PH external debt up as of Q3
Credit to Author: Mayvelin U. Caraballo, TMT| Date: Sun, 15 Dec 2019 16:16:48 +0000
THE country’s outstanding external debt totaled $82.67 billion as of the third quarter of 2019, up from end-June and a year earlier, data from the Bangko Sentral ng Pilipinas (BSP) showed over the weekend.
It was $1.4 billion more than the $81.3 billion recorded three months earlier, largely attributed to net availments of $2.2 billion attributed to bond issuances of the national government and private local banks.
“Increase in residents’ investments in Philippine debt papers issued offshore amounting to $426 million, negative foreign exchange revaluation of $211 million, and prior periods’ adjustments of $114 million partially offset the uptick in the debt stock,” the central bank said in a statement.
From a year ago, the debt stock increased by $6.3 billion brought about by $5 billion net availments, $1.2 billion foreign exchange revaluation adjustments, and $812 million prior periods’ adjustments.
“This upward impact on the debt stock was partially offset by the transfer of Philippine debt papers from non-residents to residents ($843 million),” the BSP added.
Key external debt indicators “remained at prudent levels despite the rise in external debt” during the period, it also announced.
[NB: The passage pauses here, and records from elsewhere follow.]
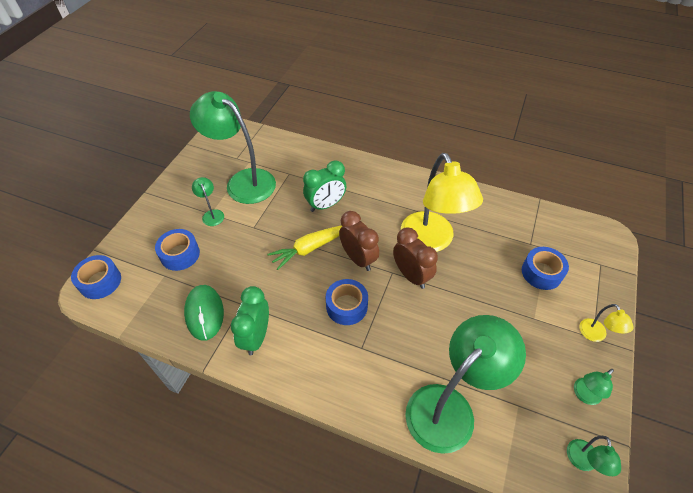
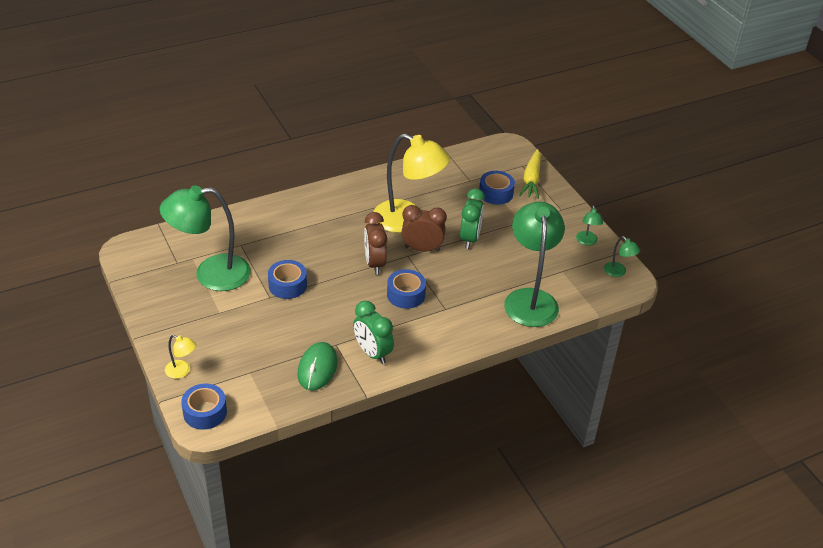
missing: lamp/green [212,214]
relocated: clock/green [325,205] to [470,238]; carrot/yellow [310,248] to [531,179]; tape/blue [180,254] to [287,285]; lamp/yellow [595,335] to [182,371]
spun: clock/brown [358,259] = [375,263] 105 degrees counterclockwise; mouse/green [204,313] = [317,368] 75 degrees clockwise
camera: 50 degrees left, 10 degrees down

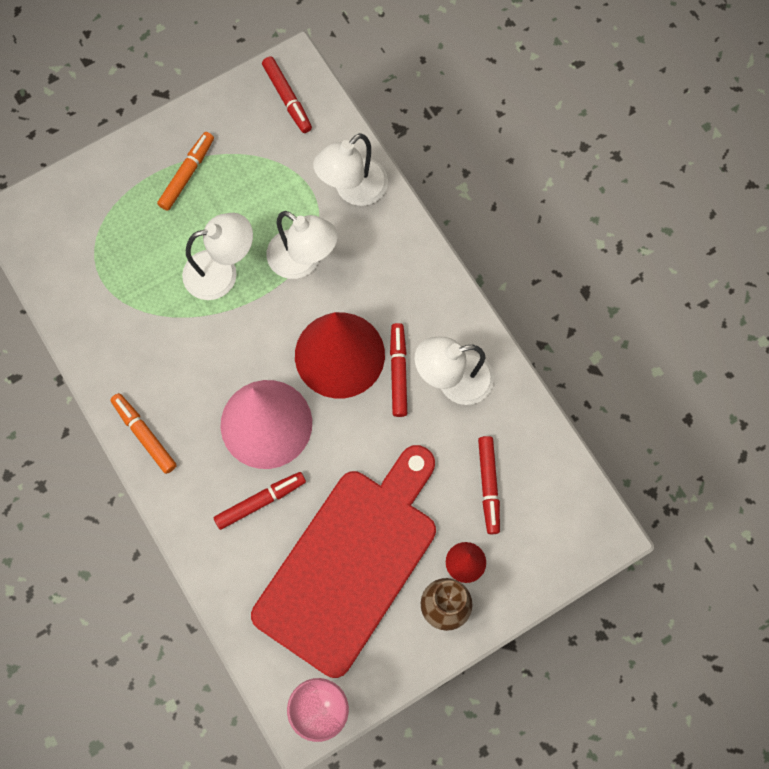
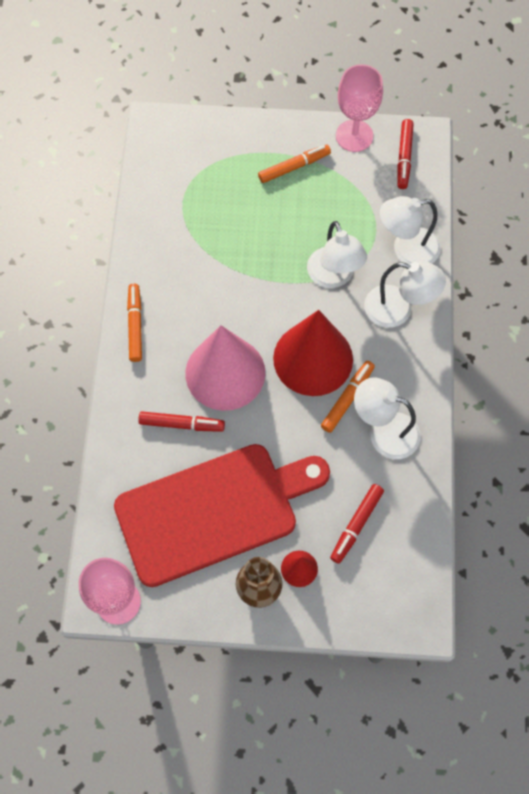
appeared: goblet/pink [354,136]
relocated: lamp/white [222,272] to [398,310]
colour: marker/red [398,372] to marker/orange [347,398]
camera: 35 degrees right, 5 degrees down

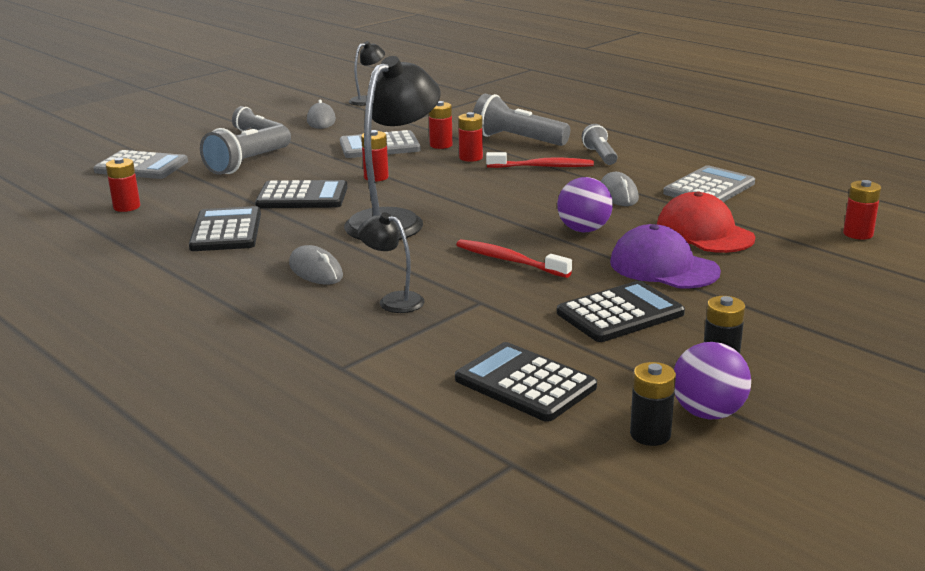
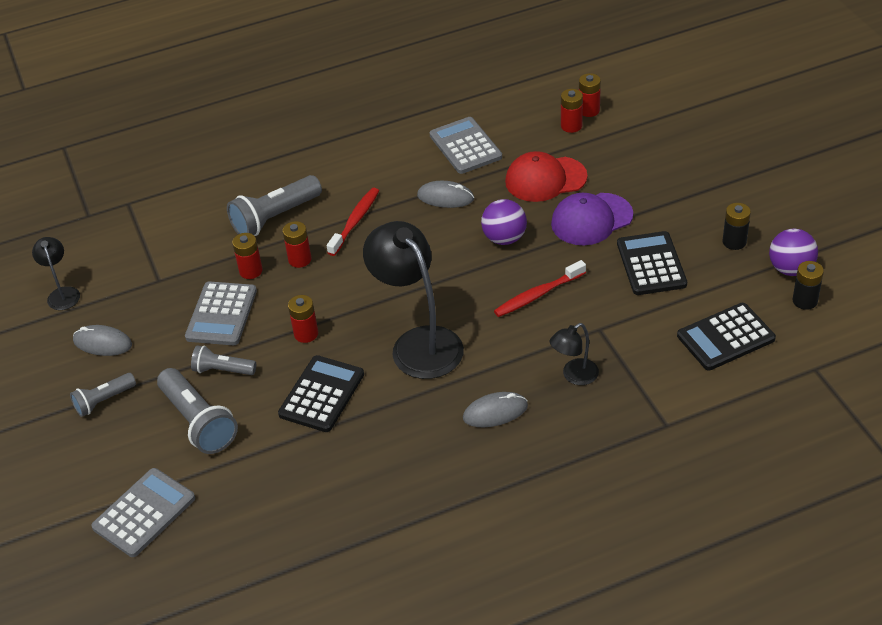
missing: calculator/black [226,231]
relocated: flashlight/grey [600,155] to [222,370]; battery/red [127,207] to [571,126]
camera: 65 degrees left, 20 degrees up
Expressed as a percentage of annual aggregate output, the external debt ratio improved to 19.7 percent from 19.9 percent a quarter ago but widened from 19.5 percent a year earlier.
“The same trend was observed using GDP (gross domestic product) as denominator with the Philippine economy growing by 6.2 percent in the third quarter of 2019,” the Bangko Sentral added.
The country’s debt service ratio (DSR) improved to 6.4 percent from 7 percent recorded a year ago.
“The DSR has consistently remained at single digit levels,” the central bank noted.
The DSR ratio is a measure of the country’s adequacy to meet its obligations, based on foreign exchange earnings, by relating principal and interest payments to merchandise exports and receipts from services and primary income.